Visual TL;DR. The speed of digital fraud leads to complex infrastructure. Complex infrastructure solves Spark real-time mode. Spark real-time mode is integrated with Lakebase. Lakebase leads to an integration platform. An integrated platform results in fraud detection in milliseconds. Spark real-time mode enables millisecond fraud detection. Lakebase simplifies operations. A unified platform simplifies operations.
The speed of digital fraud: Fraudsters exploit stolen card details in seconds, making real-time intervention critical
Complex infrastructure: Adding separate streaming engines duplicates systems and splits governance
Spark real-time mode: sub-second processing without the overhead of traditional streaming engines
Lakebase: Integrated Postgres for low-latency delivery of fraud detection results
Unified Platform: Integrate Spark RTM and Lakebase on a single platform
Fraud detection in milliseconds: Enabling financial institutions to stop fraud before it occurs.

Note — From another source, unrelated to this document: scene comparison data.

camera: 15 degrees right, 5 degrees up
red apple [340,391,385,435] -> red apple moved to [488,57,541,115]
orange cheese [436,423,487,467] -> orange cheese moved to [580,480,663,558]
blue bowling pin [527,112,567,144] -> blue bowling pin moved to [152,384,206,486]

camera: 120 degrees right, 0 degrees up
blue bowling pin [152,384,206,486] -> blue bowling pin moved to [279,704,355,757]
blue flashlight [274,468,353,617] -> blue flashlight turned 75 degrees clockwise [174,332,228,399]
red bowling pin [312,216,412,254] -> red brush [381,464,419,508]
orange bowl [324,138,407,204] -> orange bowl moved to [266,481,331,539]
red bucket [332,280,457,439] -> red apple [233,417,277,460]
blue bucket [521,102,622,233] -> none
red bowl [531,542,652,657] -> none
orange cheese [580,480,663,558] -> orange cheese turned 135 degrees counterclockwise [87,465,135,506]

Simplify operations: Eliminate complex infrastructure and reduce engineering burden.
Visual TL;DR
The core issues are speed and simplicity. Fraudsters can exploit stolen card details within seconds, making real-time intervention critical. However, building and managing a separate streaming infrastructure alongside your existing data platform creates duplication of systems, split governance, and increased engineering burden. This dual-system approach has historically forced a choice between speed and ease of operation.
Spark real-time mode: sub-second processing with no overhead
Spark Real-Time Mode (RTM) is an evolution of Spark Structured Streaming designed for latency-sensitive applications. It reportedly delivers sub-300ms stream processing, outperforms Apache Flink for key workloads, and enables companies like Coinbase to compute hundreds of ML functions with sub-100ms latency. Importantly, RTM works within the existing Spark engine, eliminating the need for a separate streaming stack. This integration allows the same code used for offline training to be applied to real-time scoring, preventing logic drift. It also consolidates operational tools and reduces on-call responsibilities.

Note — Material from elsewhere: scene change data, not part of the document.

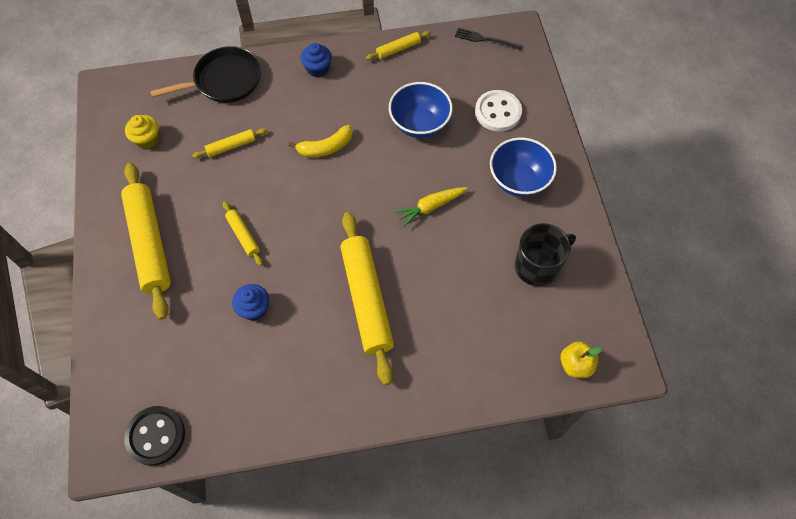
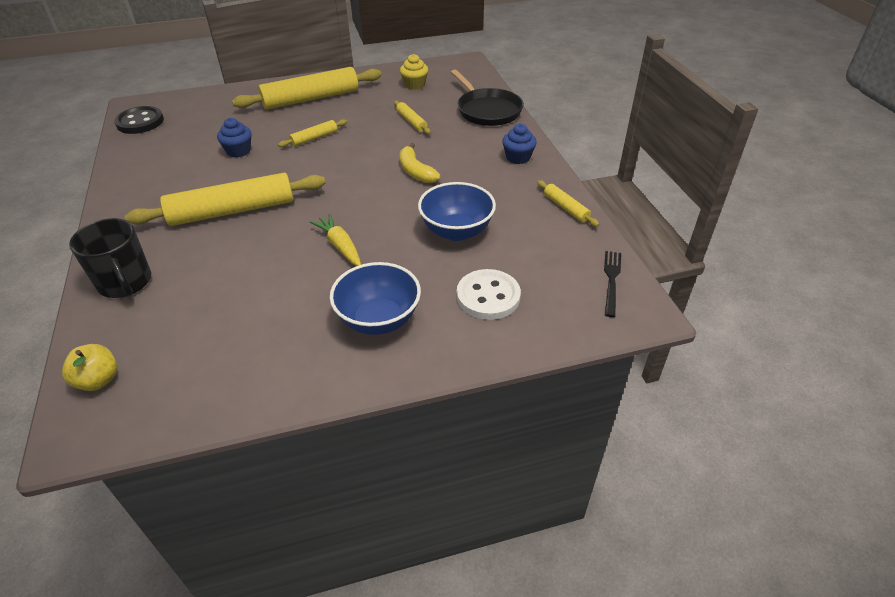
camera: 85 degrees right, 20 degrees down
black mug [515,223,576,286] -> black mug moved to [69,218,151,298]

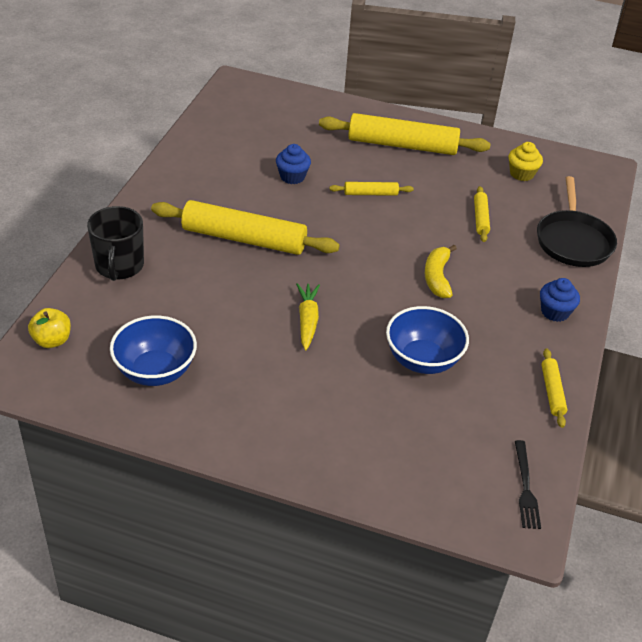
camera: 30 degrees right, 0 degrees up
black button [114,106,164,134] -> none
blue bowl [330,262,421,335] -> blue bowl moved to [110,316,197,386]
white button [457,269,521,320] -> none
black fork [604,251,621,317] -> black fork turned 135 degrees clockwise [515,440,541,529]

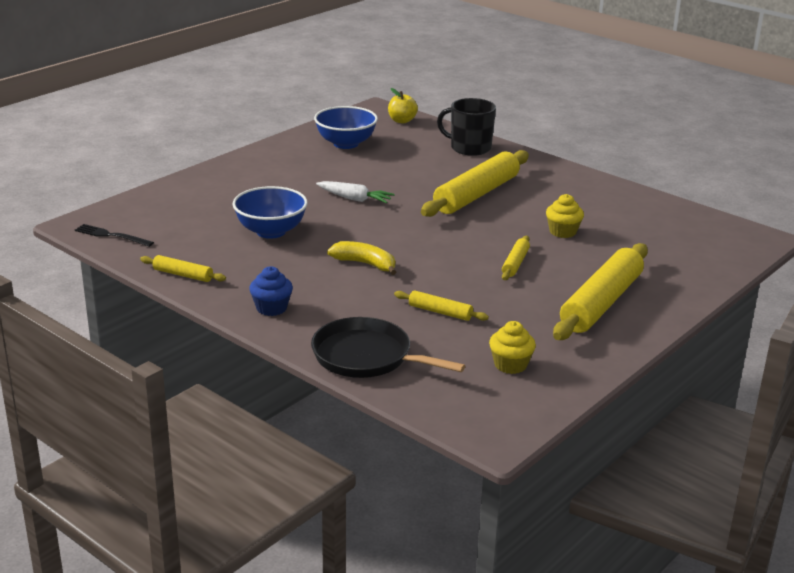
camera: 115 degrees right, 15 degrees down
blue cupcake [276,144,311,184] -> yellow cupcake [546,194,584,238]
yellow carrot [296,283,320,350] -> white carrot [316,181,395,203]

As we discussed in the article Spark Streaming reaches millisecond latencies, this technology is an important step toward achieving low-latency processing.

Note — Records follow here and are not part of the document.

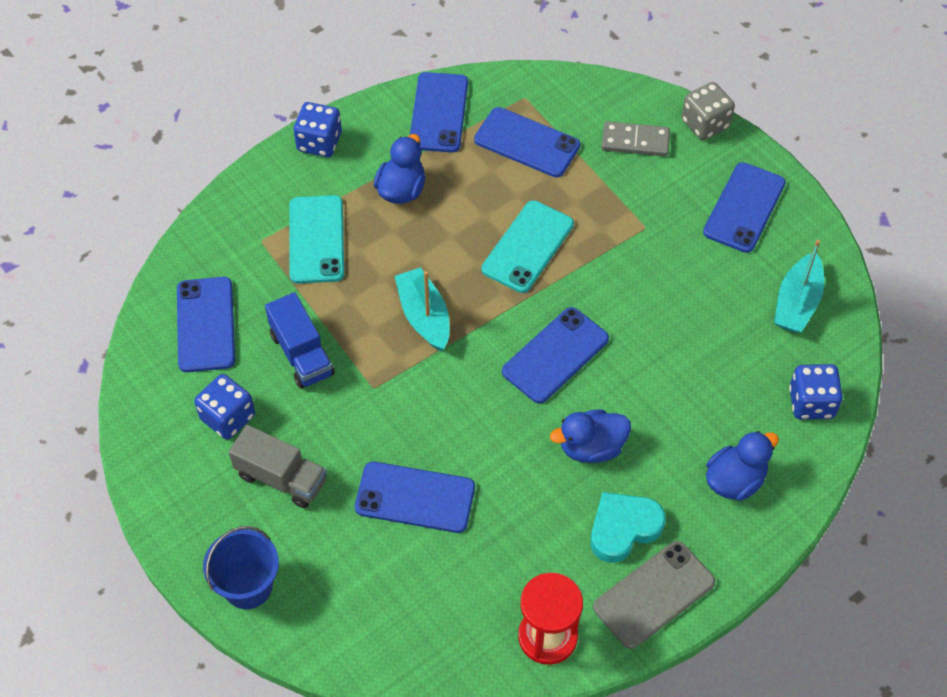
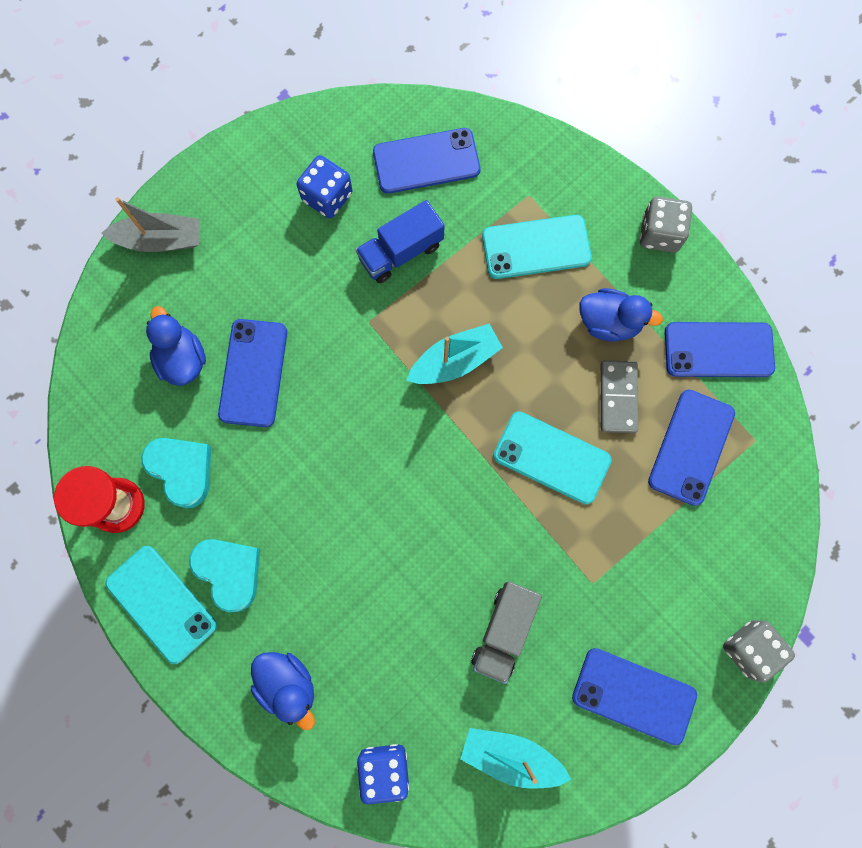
camera: 85 degrees right, 20 degrees up
blue bucket [203,526,279,609] -> grey boat [101,197,200,252]
grey truck [229,425,327,508] -> grey truck moved to [471,582,542,684]
blue dice [294,102,342,157] -> grey dice [640,196,692,253]
blue phone [502,307,609,404] -> none
blue duck [550,409,631,463] -> blue duck moved to [146,306,206,386]
grey phone [593,541,715,649] -> turquoise phone [105,546,217,664]
grey domino [601,121,670,157] -> grey domino moved to [601,360,638,433]
none -> turquoise heart [141,438,211,508]

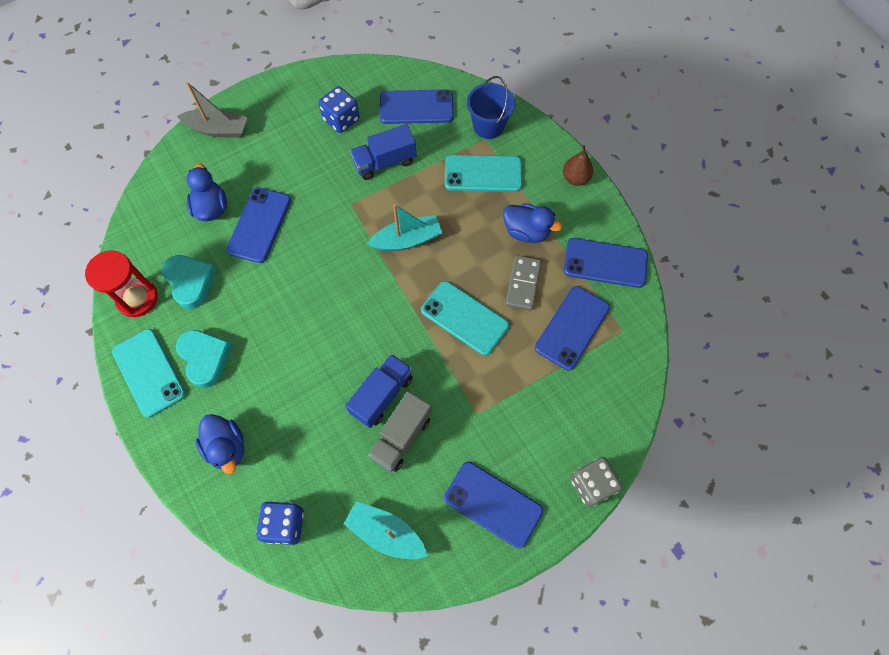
camera: 10 degrees right, 10 degrees down
grey dice [640,196,692,253] -> brown pear [563,145,593,186]
none -> blue truck [346,354,413,428]
none -> blue bucket [467,76,515,139]

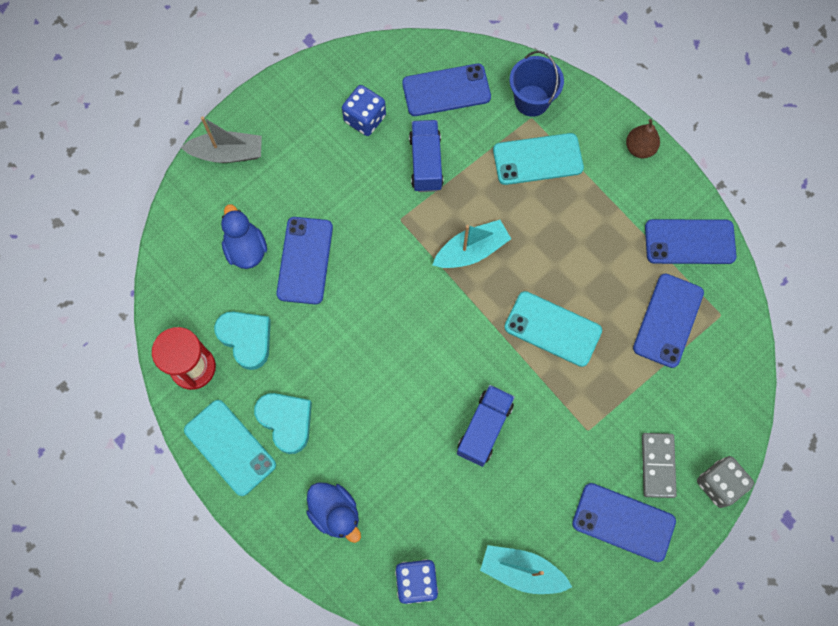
camera: 10 degrees left, 5 degrees up
blue truck [350,124,417,180] -> blue truck turned 120 degrees clockwise [409,120,444,192]
grey truck [368,392,432,472] -> none
blue duck [503,203,562,243] -> none
grey domino [505,255,542,311] -> grey domino moved to [642,433,677,498]

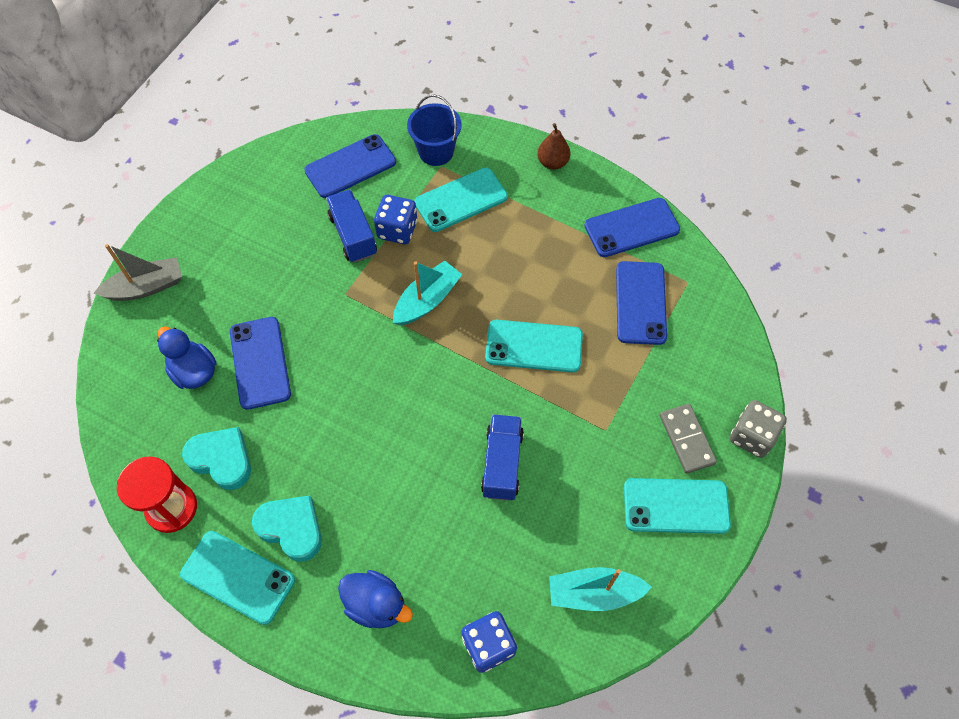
camera: 20 degrees left, 10 degrees down
blue dice [342,85,386,136] -> blue dice moved to [374,195,417,244]
blue phone [572,483,676,562] -> turquoise phone [624,478,731,534]

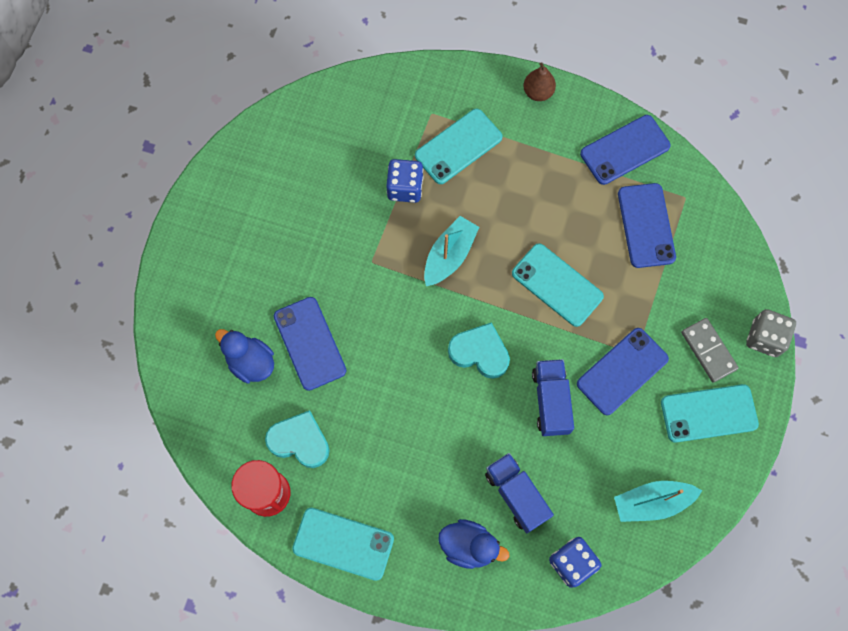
camera: 10 degrees left, 10 degrees up
grey boat [94,244,182,301] -> none
turquoise heart [252,495,322,562] -> turquoise heart moved to [448,322,510,379]
blue phone [304,134,396,198] -> blue phone moved to [577,328,669,415]
blue truck [326,190,377,263] -> blue truck moved to [485,453,554,533]
blue bucket [407,95,462,166] -> none
turquoise phone [485,320,583,373] -> turquoise phone turned 45 degrees clockwise [512,243,604,327]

Lakebase: Integrated Postgres to provide low-latency services
The solution also leverages Databricks Lakebase, a fully managed serverless PostgreSQL database built within the Databricks platform. Lakebase acts as a low-latency service layer for enhancements, providing context from merchant risk profiles and cardholder data. This avoids the delays typically associated with broadcast joins in streaming pipelines.
This architecture, demonstrated through a credit card transaction scenario, ingests data from Kafka and uses Spark RTM to process the data for parsing, velocity tracking, enrichment, and scoring. The decision is then sent to approve, flag, or block the transaction. End-to-end latency testing shows P99 performance between 215 and 392 ms, validating production readiness without external infrastructure.
Upgrade to machine learning
This solution goes beyond static rules and integrates machine learning models. This upgrade reduces false positives and allows us to adapt to evolving fraud patterns. MLflow’s experiment tracking and version control provides the model lineage needed for regulatory compliance. Lakebase is continuously updated with per-card features to enable dynamic model scoring.